--- START ---
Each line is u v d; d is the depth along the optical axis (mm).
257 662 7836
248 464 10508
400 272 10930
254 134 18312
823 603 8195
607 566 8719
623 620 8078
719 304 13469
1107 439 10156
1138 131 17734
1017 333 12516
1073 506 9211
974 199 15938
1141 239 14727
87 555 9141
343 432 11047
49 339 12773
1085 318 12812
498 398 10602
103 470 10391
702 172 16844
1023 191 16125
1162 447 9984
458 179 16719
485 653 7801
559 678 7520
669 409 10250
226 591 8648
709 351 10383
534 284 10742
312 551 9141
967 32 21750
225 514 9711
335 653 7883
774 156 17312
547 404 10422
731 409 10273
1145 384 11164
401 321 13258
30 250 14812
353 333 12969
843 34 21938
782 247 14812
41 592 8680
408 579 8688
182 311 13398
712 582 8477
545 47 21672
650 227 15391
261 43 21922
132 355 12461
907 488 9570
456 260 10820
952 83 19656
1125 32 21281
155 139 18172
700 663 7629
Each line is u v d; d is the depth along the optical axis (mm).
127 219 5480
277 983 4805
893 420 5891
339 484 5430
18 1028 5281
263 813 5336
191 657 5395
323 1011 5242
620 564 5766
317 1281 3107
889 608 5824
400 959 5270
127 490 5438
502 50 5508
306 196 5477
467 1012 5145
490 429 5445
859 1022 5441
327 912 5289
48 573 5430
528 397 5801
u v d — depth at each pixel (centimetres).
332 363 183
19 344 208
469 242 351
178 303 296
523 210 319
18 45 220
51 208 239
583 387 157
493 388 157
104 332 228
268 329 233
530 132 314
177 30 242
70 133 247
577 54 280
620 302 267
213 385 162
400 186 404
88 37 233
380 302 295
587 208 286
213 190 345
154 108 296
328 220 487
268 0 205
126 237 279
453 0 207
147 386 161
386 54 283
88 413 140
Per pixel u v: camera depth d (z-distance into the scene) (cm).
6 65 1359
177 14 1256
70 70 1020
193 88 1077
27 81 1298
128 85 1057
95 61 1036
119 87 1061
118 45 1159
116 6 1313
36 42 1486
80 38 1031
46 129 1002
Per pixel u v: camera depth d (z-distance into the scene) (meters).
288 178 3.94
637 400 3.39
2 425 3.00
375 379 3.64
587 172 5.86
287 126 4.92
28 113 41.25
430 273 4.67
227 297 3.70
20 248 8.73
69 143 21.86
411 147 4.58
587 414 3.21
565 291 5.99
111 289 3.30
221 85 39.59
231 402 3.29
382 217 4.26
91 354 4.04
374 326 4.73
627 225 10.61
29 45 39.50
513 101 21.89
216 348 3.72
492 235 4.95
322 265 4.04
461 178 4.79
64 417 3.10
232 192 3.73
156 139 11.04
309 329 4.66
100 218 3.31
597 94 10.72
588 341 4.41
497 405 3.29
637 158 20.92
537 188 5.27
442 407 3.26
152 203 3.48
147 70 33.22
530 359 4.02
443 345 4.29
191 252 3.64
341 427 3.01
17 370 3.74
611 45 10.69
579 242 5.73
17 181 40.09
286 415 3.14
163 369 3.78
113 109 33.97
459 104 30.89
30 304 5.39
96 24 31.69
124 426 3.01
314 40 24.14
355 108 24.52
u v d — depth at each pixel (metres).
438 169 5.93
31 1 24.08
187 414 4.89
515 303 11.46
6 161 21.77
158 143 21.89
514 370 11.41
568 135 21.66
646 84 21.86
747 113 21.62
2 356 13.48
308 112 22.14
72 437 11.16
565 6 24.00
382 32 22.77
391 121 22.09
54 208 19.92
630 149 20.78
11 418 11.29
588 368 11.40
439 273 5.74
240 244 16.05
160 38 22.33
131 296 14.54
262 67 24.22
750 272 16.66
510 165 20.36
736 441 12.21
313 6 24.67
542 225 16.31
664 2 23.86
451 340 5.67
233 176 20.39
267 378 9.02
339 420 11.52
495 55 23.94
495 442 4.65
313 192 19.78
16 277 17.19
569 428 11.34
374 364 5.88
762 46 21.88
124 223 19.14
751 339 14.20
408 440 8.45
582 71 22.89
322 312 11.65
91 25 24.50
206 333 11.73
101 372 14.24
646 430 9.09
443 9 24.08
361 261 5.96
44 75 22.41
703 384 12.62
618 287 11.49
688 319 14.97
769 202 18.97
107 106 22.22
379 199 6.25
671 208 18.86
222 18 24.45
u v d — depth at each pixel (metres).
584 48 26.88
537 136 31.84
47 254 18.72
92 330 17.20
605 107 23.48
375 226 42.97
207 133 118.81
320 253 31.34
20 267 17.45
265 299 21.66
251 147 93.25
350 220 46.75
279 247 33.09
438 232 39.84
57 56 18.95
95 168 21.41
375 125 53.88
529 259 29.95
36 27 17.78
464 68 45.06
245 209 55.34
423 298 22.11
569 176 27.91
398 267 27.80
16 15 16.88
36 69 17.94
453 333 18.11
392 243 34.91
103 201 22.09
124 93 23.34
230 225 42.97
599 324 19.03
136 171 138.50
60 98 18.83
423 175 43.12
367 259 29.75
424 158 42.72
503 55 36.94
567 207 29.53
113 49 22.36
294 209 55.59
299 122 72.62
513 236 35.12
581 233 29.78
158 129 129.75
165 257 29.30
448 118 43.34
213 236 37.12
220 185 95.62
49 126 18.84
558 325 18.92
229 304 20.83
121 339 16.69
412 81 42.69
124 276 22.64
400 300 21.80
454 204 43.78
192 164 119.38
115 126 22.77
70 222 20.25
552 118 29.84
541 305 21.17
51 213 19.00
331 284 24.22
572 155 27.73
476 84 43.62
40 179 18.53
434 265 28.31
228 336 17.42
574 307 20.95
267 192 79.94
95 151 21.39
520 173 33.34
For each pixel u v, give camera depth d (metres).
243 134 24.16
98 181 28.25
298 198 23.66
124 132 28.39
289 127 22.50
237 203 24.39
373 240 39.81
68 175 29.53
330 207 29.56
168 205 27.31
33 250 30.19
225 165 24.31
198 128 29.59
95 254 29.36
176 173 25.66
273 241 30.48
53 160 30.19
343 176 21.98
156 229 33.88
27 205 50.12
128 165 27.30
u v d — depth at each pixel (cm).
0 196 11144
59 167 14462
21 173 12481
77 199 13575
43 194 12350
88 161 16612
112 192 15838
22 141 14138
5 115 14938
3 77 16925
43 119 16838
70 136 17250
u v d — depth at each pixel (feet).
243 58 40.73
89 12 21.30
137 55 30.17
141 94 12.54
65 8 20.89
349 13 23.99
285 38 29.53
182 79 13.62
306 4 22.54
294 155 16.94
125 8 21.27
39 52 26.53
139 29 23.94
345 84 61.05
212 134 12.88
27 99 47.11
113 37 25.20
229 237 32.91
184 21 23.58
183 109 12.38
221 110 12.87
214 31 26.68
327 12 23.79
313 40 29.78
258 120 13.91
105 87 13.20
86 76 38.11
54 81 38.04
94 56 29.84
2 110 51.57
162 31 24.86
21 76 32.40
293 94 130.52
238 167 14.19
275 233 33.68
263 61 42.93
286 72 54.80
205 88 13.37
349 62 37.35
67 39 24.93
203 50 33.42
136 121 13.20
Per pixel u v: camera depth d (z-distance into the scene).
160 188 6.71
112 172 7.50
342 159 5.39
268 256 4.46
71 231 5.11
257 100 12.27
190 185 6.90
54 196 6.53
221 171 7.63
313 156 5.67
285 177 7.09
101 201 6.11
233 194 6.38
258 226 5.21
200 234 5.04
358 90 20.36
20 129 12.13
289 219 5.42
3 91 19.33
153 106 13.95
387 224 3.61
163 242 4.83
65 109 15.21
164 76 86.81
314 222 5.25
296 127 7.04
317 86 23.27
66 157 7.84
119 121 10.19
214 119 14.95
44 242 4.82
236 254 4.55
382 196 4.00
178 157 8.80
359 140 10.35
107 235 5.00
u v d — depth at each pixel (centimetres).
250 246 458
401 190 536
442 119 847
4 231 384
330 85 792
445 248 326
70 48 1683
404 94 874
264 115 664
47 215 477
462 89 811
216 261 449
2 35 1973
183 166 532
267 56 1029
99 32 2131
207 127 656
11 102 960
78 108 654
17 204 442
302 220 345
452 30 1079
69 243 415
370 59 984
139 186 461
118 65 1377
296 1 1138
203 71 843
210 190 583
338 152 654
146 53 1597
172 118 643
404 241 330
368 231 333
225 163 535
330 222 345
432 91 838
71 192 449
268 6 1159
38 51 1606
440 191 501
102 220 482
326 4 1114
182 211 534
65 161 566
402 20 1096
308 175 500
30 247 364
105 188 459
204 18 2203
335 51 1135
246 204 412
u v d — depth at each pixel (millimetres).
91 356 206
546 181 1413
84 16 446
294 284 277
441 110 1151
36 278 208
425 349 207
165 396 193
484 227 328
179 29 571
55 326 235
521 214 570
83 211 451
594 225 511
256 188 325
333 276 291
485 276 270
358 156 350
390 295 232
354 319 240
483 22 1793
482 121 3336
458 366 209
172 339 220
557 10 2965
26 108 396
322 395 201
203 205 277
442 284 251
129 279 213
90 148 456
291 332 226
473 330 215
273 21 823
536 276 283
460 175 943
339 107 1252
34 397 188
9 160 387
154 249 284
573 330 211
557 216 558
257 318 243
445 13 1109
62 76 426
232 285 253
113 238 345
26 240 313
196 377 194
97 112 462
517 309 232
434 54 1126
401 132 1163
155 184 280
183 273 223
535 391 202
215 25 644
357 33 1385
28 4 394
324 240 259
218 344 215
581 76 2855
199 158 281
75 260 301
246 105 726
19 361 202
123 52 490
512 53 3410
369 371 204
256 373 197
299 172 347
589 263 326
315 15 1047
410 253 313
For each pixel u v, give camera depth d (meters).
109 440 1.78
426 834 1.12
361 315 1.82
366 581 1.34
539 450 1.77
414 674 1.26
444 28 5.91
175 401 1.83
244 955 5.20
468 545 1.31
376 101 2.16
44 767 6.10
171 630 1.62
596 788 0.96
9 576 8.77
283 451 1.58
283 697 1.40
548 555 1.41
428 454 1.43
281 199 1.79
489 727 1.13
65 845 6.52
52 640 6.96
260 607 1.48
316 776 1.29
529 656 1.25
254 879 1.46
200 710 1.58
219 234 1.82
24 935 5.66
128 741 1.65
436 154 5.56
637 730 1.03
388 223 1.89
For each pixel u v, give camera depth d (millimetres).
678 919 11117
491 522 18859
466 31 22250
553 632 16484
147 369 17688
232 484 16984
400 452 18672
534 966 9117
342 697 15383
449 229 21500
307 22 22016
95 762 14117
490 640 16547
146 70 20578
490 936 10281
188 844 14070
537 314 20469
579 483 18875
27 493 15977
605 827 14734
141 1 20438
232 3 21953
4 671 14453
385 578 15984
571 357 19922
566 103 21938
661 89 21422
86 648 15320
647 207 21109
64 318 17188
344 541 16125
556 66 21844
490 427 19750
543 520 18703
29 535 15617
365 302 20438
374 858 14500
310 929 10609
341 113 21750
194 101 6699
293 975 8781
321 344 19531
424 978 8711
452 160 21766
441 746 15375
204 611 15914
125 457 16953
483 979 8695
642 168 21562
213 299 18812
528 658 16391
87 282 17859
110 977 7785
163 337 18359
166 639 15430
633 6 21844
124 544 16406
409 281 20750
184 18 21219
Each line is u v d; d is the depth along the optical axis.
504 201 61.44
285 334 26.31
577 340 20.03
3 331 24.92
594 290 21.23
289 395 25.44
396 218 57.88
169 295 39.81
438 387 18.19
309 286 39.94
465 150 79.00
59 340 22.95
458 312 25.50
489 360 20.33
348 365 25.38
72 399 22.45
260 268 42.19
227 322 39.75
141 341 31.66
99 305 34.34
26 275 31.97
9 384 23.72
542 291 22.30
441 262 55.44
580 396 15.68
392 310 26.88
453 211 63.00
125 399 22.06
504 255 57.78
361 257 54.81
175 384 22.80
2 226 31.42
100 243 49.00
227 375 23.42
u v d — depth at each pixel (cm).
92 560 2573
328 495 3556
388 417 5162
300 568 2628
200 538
--- END ---
EXERCISE
Take the listing from its first line to the line containing "559 678 7520". Reproduce those lines exactly and nothing else.

OUTPUT OF THE EXERCISE
Each line is u v d; d is the depth along the optical axis (mm).
257 662 7836
248 464 10508
400 272 10930
254 134 18312
823 603 8195
607 566 8719
623 620 8078
719 304 13469
1107 439 10156
1138 131 17734
1017 333 12516
1073 506 9211
974 199 15938
1141 239 14727
87 555 9141
343 432 11047
49 339 12773
1085 318 12812
498 398 10602
103 470 10391
702 172 16844
1023 191 16125
1162 447 9984
458 179 16719
485 653 7801
559 678 7520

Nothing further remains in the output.